Inflammatory Proteins HMGA2 and PRTN3 as Drivers of Vulvar Squamous Cell Carcinoma Progression

SIMPLE SUMMARY: Our study aimed to advance the understanding of vulvar squamous cell carcinoma (VSCC) biology by recognizing biological pathways that drive the progression of this disease. We applied the experimental path from global proteomic analysis of vulvar tumors to the targeted and quantitative assessment of specific proteins both in the tumors and blood of VSCC patients. The proteomic analysis has advanced the knowledge on VSCC biology by pointing at inflammation as a driver of progression and by providing grounds for the hypothesis of vulvovaginal microflora disturbances as a trigger for the inflammatory response.
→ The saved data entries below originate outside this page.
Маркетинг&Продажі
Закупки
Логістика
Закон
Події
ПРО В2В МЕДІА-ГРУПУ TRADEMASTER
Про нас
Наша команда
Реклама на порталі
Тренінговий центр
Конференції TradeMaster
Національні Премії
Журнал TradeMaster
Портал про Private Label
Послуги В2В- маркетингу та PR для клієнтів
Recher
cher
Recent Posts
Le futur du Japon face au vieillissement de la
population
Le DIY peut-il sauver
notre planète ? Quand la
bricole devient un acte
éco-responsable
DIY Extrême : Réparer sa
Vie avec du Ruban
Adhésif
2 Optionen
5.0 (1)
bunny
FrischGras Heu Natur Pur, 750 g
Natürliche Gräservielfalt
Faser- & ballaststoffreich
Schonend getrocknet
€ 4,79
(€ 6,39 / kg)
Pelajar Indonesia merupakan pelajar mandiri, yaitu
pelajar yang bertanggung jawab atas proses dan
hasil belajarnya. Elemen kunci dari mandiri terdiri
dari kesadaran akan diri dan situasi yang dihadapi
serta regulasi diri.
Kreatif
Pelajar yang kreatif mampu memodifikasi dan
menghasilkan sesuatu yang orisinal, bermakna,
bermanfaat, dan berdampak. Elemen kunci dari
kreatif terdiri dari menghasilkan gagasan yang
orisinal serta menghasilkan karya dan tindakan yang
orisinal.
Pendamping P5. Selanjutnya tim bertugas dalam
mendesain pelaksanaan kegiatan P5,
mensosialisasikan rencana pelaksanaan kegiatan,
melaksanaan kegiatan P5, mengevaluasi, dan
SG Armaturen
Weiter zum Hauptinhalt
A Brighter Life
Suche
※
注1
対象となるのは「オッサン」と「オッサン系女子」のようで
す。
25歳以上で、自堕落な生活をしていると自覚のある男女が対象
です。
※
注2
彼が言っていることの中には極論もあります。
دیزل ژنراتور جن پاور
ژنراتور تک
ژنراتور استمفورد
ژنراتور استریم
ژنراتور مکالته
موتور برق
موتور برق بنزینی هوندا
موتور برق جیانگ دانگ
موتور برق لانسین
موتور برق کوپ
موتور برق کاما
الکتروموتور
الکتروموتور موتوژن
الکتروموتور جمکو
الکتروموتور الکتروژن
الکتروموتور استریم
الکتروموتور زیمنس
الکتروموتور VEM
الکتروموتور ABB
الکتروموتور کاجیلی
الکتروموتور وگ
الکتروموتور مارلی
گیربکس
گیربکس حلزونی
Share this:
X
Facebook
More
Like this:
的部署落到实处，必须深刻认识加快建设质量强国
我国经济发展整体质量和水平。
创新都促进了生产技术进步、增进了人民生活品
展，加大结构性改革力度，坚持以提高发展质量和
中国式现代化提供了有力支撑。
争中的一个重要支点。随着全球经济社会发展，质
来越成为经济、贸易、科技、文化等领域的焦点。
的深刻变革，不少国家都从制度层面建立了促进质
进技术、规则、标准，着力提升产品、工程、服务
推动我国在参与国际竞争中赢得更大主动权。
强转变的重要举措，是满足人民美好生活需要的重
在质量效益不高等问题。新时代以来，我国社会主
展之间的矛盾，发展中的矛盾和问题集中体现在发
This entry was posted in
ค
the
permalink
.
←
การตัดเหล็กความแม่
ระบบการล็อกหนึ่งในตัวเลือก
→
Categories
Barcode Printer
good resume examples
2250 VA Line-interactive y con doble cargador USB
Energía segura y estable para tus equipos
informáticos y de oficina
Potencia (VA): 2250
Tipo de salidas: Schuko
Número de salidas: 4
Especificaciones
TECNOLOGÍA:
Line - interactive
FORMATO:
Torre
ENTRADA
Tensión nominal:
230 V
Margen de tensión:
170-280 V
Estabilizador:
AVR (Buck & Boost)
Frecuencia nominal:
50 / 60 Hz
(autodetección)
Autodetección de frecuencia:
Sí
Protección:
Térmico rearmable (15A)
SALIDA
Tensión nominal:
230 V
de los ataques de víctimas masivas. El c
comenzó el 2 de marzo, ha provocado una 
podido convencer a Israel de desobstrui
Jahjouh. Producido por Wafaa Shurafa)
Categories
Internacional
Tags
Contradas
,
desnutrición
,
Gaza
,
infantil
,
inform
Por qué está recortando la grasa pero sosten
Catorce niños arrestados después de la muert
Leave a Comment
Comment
The study results indicate prognostic protein markers and potential therapeutic targets for improved and personalized management of VSCC. ABSTRACT: Current knowledge on the biology of squamous cell vulvar carcinoma (VSCC) is limited. We aimed to identify protein markers of VSCC tumors that would permit to stratify patients by progression risk. Early-stage tumors from patients who progressed (progVSCC) and from those who were disease-free (d-fVSCC) during follow-up, along with normal vulvar tissues were examined by mass spectrometry-based proteomics. Differentially expressed proteins (DEPs) were then verified in solid tissues and blood samples of patients with VSCC tumors and vulvar premalignant lesions. In progVSCC vs. d-fVSCC tumors, the immune response was the most over-represented Gene Ontology category for the identified DEPs. Pathway profiling suggested bacterial infections to be linked to aggressive VSCC phenotypes. High Mobility Group AT-Hook 2 (HMGA2) and Proteinase 3 (PRTN3) were revealed as proteins predicting VSCC progression. HMGA2 and PRTN3 abundances are associated with an aggressive phenotype, and hold promise as markers for VSCC patient stratification. It appears that vulvovaginal microflora disturbances trigger an inflammatory response contributing to cancer progression, suggesting that bacterial rather than viral infection status should be considered in the development of targeted therapies in VSCC.